Inertia builds further as we begin to feel the social pressure of others with whom we’ve shared our frustrations. The sympathy and encouragement they supply feels great but can carry with it an almost subconscious sense of obligation to “DO SOMETHING” about your predicament. After all you’ve complained about how bad it is and now if you don’t do something to get yourself out of the situation you’ll look like a coward or worse to your “friends”.
Finally inertia takes on a life of its own as you begin to act on these internal and external influences. You start making concrete steps or plans in preparation for a divorce and with each step the reality becomes more and more fixed. I’ve experienced this myself during one of my divorces; with each preparation I made it seemed increasingly inescapable. While at the start I felt a little unsure of myself and maybe a bit like I was jumping the gun – by the time I’d spoken with a lawyer and opened up a personal bank account I had no doubts that things “had” to end in divorce.
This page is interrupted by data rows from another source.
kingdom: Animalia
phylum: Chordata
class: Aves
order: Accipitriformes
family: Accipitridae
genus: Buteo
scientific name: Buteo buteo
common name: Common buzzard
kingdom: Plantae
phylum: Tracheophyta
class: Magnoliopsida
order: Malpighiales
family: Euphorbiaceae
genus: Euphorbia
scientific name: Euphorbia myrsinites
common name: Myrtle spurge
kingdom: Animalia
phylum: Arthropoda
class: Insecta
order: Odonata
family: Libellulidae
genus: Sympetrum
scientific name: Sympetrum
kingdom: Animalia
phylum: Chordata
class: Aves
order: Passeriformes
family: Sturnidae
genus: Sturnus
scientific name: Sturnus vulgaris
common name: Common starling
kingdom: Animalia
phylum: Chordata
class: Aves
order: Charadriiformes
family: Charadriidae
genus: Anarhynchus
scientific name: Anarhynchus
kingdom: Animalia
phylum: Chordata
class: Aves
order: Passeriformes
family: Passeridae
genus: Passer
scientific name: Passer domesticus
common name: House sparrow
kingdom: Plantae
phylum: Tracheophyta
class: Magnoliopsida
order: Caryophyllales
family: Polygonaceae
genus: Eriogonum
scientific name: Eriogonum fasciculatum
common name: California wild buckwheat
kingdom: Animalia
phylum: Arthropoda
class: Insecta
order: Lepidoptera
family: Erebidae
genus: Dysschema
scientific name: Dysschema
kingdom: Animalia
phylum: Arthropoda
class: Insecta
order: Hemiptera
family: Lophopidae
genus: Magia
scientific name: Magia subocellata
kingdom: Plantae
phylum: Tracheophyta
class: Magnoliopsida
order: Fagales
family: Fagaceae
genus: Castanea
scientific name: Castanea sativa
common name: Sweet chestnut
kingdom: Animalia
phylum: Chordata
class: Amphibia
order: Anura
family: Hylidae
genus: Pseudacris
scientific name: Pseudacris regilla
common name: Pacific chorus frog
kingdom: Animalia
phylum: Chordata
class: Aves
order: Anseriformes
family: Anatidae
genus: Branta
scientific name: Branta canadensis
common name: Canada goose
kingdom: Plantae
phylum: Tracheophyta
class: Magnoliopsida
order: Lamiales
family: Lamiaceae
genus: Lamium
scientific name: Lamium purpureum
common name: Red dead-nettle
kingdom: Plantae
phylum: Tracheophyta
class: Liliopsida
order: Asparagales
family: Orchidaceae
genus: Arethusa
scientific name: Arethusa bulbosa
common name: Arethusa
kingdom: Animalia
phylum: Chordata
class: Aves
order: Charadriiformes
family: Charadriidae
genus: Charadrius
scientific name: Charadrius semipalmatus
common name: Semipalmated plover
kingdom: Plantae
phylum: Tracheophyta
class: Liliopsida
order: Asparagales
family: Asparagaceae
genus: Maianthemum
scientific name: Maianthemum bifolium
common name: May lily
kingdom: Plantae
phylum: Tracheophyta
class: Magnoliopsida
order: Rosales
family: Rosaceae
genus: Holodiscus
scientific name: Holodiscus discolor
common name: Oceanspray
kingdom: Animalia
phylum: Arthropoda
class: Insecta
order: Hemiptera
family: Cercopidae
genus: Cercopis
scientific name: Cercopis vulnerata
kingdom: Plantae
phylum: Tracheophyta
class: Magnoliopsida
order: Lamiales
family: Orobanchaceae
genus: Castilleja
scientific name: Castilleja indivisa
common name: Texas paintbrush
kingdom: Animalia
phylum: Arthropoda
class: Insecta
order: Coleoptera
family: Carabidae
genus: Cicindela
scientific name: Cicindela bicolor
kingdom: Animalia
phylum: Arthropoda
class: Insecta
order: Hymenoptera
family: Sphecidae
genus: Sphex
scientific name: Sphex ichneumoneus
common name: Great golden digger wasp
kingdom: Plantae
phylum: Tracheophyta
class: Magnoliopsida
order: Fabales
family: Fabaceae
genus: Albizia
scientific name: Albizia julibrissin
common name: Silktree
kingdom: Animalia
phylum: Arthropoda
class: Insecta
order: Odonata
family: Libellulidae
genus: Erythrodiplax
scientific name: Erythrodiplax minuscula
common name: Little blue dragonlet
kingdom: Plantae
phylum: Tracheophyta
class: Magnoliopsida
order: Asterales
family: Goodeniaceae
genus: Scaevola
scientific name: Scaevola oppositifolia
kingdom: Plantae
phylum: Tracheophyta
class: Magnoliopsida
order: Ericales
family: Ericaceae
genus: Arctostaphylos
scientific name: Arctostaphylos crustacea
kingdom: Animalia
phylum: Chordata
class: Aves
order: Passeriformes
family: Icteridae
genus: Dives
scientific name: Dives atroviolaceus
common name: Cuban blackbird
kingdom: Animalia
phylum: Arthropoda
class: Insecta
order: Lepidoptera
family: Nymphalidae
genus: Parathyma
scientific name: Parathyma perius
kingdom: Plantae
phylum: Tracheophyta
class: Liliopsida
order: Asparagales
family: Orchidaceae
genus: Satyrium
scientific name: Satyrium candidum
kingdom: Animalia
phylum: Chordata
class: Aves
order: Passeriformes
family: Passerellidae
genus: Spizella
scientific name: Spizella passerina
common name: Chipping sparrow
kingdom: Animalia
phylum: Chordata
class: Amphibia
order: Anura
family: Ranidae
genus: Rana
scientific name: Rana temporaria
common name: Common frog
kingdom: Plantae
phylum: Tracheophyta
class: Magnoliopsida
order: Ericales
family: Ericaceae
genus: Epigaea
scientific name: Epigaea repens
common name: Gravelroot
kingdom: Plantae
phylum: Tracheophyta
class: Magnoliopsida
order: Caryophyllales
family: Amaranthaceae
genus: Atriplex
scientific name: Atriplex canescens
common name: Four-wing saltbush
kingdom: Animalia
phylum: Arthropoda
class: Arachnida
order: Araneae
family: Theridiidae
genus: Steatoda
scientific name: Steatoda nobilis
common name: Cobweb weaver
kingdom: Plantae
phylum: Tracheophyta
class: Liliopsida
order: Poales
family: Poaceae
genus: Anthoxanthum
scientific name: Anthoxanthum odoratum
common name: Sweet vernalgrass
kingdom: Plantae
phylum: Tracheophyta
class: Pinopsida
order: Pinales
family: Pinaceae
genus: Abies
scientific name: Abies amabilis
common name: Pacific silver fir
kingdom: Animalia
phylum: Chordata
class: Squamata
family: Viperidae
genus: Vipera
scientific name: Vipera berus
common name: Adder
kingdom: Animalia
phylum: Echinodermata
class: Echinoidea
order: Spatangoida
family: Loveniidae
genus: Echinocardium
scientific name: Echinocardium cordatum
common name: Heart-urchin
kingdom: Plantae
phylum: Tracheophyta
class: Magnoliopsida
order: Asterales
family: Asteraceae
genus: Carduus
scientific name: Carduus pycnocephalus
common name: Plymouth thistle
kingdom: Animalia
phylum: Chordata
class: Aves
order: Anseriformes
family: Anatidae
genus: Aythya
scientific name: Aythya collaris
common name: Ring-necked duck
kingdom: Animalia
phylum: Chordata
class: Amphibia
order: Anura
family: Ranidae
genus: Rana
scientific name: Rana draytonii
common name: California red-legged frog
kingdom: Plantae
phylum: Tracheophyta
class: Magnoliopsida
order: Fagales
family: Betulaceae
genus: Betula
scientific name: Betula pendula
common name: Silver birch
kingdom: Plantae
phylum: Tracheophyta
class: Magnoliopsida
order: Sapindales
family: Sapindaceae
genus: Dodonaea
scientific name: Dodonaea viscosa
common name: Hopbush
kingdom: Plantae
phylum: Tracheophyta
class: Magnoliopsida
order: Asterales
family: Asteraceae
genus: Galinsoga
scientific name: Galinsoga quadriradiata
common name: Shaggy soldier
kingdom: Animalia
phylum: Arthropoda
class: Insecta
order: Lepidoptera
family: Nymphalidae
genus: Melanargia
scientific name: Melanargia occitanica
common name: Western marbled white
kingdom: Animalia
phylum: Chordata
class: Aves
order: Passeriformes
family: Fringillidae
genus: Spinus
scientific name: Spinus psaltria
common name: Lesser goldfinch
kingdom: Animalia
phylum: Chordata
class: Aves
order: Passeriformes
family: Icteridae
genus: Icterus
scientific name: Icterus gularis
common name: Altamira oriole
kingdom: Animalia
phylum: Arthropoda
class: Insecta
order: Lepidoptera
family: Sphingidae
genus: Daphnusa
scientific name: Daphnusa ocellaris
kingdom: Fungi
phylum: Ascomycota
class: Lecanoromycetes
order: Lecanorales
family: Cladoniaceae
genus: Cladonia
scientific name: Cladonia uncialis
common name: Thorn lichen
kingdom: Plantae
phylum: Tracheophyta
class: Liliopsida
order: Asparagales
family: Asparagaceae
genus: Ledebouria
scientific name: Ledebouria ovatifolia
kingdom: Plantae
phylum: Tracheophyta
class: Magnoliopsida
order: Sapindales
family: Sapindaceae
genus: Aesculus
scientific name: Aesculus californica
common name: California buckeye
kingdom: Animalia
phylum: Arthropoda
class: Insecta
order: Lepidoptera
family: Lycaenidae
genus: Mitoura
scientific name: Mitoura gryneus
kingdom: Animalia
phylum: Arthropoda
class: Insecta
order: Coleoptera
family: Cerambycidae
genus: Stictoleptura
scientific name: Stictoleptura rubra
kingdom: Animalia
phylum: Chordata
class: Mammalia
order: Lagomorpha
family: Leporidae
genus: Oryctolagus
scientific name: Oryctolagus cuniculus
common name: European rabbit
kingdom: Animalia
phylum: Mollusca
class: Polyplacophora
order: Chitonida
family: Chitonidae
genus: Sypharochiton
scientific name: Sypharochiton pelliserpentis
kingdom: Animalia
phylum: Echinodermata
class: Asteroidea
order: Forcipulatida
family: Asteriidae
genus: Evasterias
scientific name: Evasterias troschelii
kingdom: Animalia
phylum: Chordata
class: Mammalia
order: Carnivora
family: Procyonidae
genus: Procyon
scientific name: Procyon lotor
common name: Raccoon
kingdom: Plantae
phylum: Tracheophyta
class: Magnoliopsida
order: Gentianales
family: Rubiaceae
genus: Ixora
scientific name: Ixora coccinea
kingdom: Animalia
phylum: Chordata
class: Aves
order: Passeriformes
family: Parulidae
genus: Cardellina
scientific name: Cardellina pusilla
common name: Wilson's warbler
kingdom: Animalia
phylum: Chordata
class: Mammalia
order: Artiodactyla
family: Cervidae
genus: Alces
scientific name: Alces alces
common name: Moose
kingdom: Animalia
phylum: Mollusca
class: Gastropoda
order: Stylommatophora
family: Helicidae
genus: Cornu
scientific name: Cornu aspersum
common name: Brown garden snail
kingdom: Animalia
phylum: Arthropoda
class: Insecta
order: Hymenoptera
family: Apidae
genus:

I suppose there is a sense that you are committing to a plan of action or maybe the concrete steps just solidify all the self talk and outside “advice”. Whatever the reason the act of doing something real other than talking or thinking about it seems to put the whole thing into free fall; a freefall that ends in divorce.
Looking then at the whole conveyor belt effect and the different factors that go into it I think what holds true is that the best place to stop a divorce and preserve a relationship is long before we start making preparations and long before we start complaining to our friends. I think maybe the best time is the first time you catch yourself engaging in that negative self-talk, dwelling on your partner’s faults and shortcomings.
Do we ignore problems in the marriage or relationship? Absolutely not, problems have to be addressed and resolved. Too, it may be that our partner will choose not to change or adapt of grow and that their behavior will become destructive to ourselves or our children . . . there ARE times when divorce truly IS inevitable. But from what I’ve experienced myself or seen play out in the lives of those around me there are a lot of marriages which fail because one or both partners got onto the conveyor belt and never got off. I hope this series has been a help and maybe given a few readers something to consider.